__What needs to be done__: Which lines run from the one with "shoulder bag: present" through the end of the data? Retype them exactly, without pictures.

Source records:
-=-=-=-=-

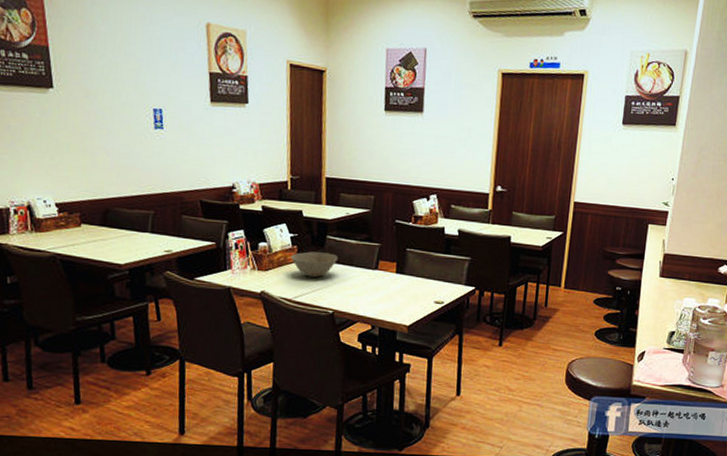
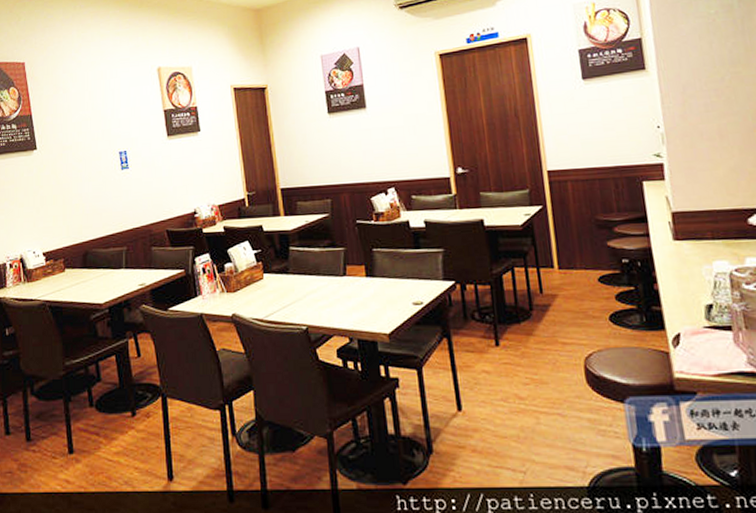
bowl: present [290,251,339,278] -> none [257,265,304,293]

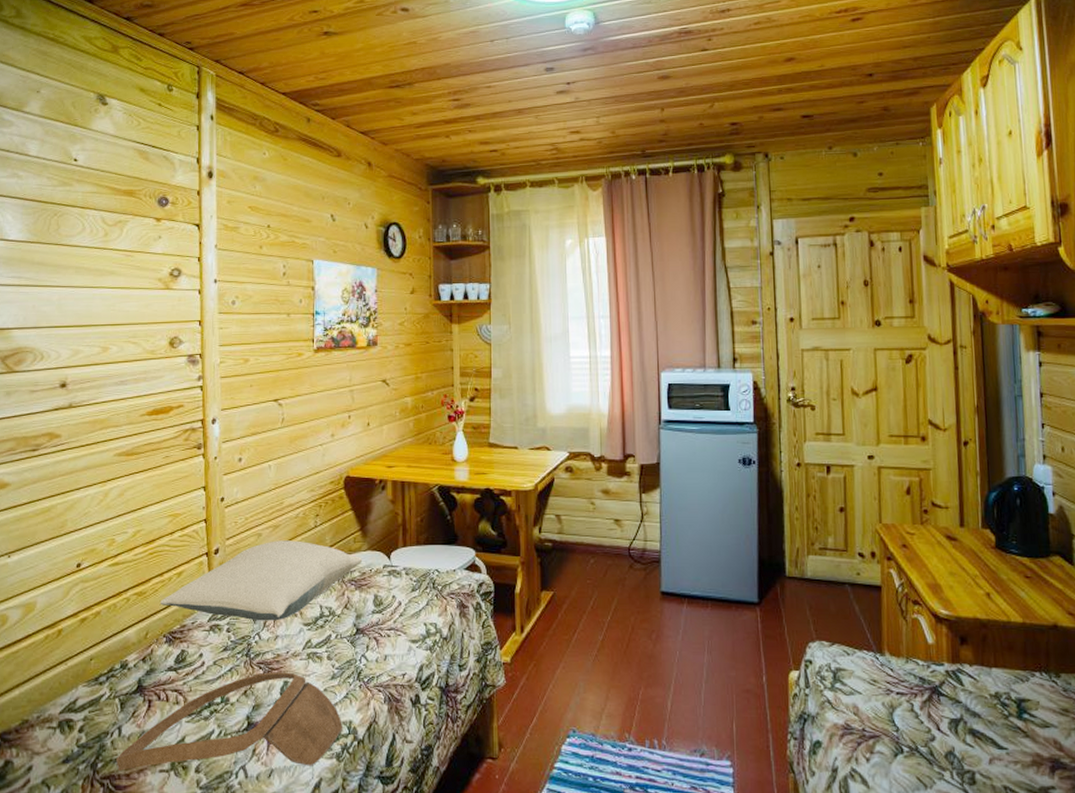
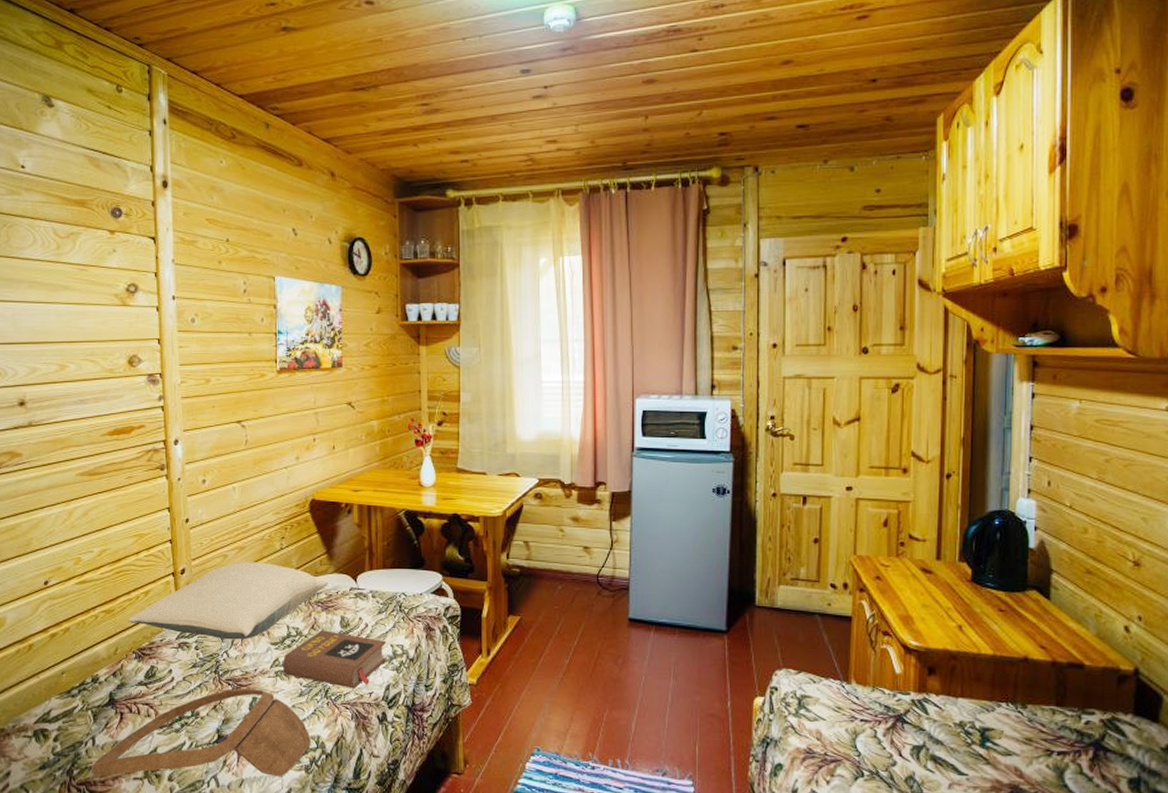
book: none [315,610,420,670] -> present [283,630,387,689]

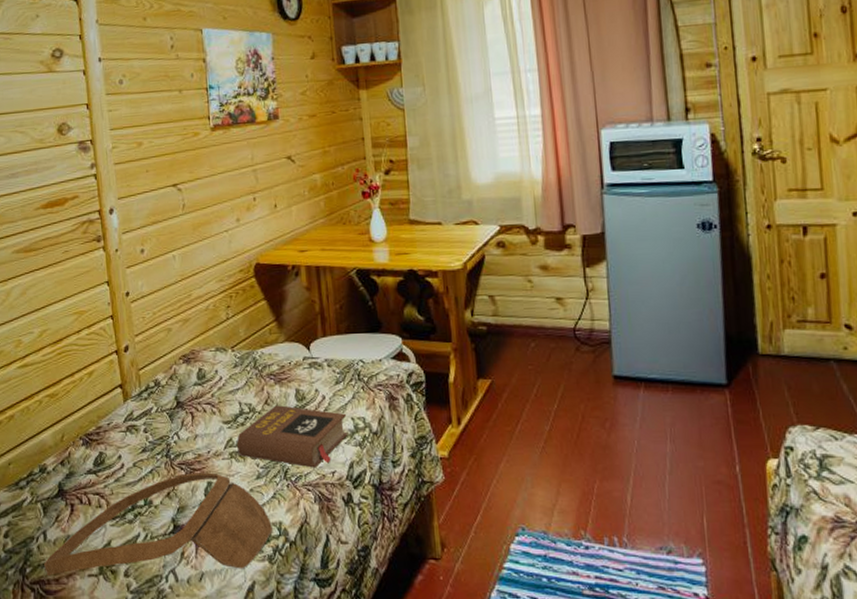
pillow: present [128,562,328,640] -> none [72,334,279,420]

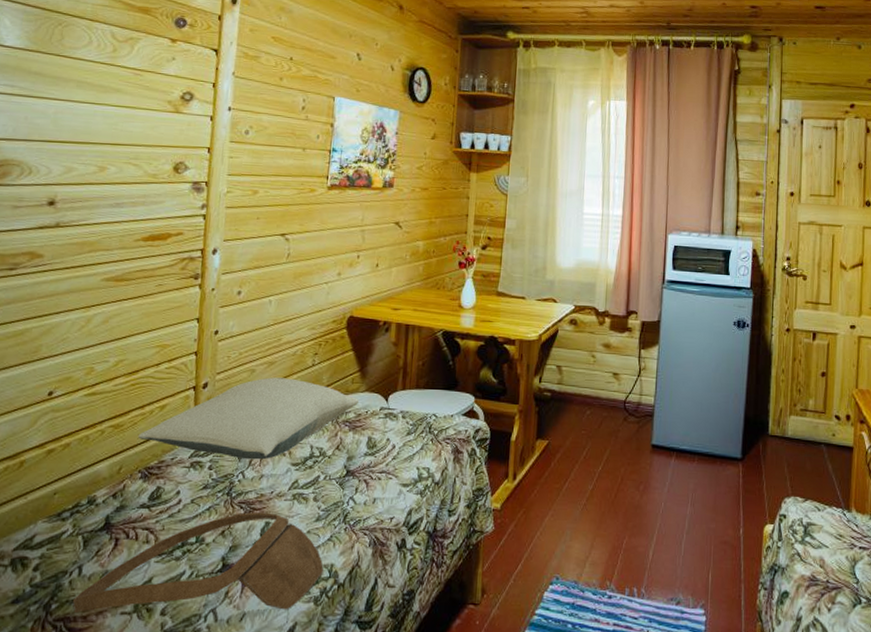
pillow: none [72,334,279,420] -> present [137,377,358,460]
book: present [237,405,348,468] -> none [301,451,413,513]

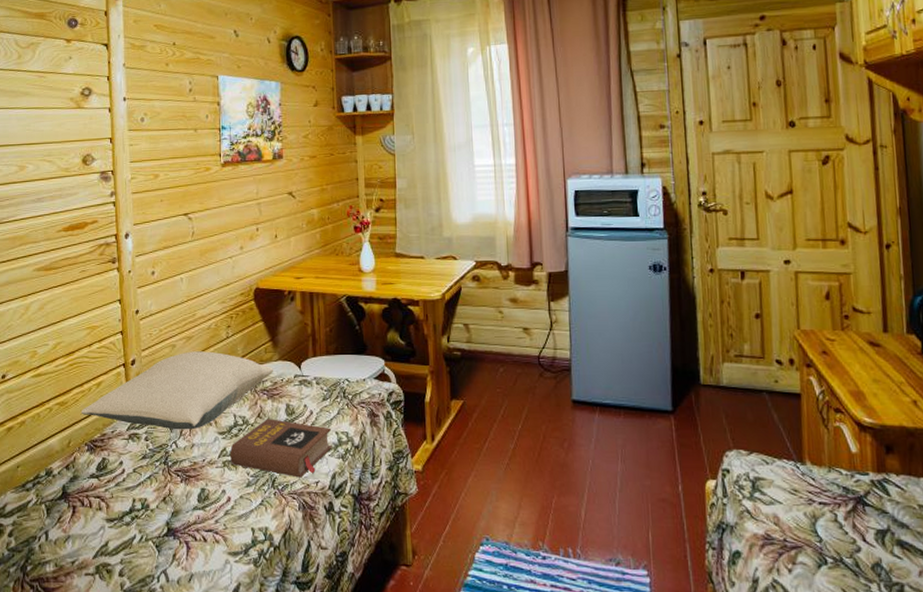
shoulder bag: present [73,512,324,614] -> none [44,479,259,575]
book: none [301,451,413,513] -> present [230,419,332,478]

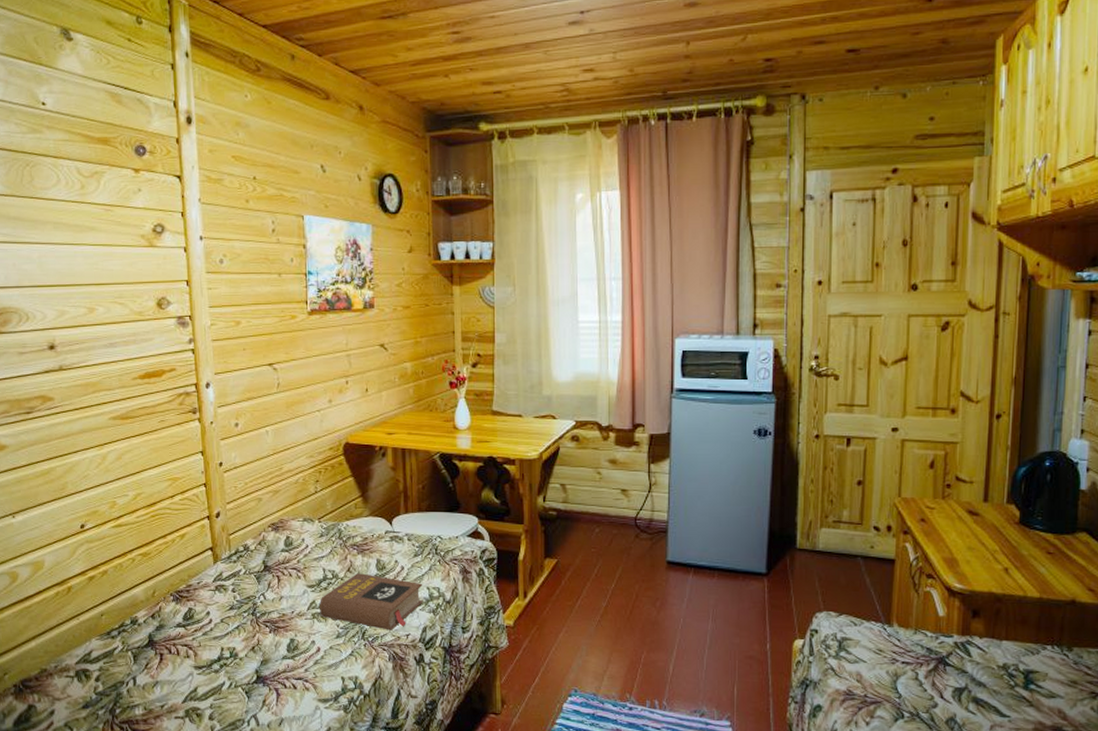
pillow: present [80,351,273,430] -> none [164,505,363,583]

-=-=-=-=-

__Solution for this task__:
shoulder bag: present [73,512,324,614] -> none [44,479,259,575]
book: none [301,451,413,513] -> present [230,419,332,478]

pillow: present [80,351,273,430] -> none [164,505,363,583]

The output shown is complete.